** Your goal **
Count lines, not occurrences: report how many lines in the records hold the string "sout", and nothing else.

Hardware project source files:
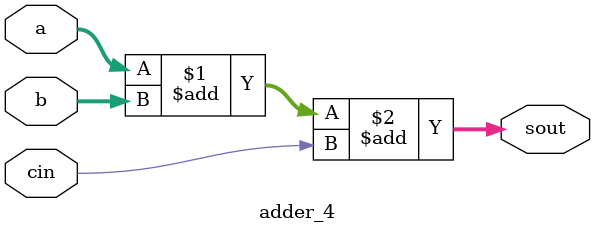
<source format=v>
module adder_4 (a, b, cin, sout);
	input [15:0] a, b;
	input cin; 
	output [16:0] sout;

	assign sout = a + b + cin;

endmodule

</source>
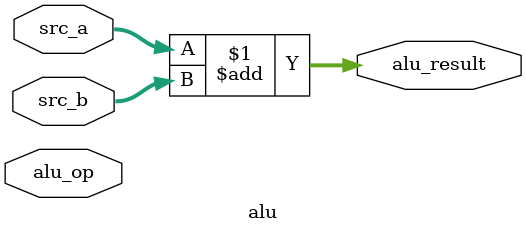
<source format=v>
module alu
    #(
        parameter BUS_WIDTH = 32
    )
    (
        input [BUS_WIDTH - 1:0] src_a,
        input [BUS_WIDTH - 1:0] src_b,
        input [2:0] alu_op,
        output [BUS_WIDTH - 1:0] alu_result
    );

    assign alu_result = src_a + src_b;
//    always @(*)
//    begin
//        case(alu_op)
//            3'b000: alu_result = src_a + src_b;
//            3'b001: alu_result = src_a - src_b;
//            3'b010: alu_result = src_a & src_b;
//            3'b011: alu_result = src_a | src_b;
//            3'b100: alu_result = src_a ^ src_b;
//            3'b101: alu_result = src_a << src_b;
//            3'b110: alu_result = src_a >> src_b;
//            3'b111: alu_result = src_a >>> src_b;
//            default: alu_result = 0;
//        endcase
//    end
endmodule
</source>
...
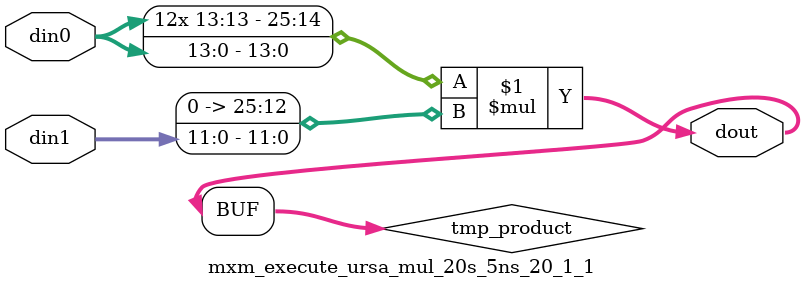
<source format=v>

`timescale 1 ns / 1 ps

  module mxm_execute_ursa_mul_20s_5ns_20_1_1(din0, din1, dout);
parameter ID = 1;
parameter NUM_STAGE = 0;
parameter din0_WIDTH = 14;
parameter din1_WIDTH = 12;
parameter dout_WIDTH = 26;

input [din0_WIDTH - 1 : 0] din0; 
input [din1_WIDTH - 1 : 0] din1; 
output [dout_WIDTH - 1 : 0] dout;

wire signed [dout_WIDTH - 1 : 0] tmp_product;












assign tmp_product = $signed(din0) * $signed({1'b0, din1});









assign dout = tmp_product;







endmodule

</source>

** Exercise output **
3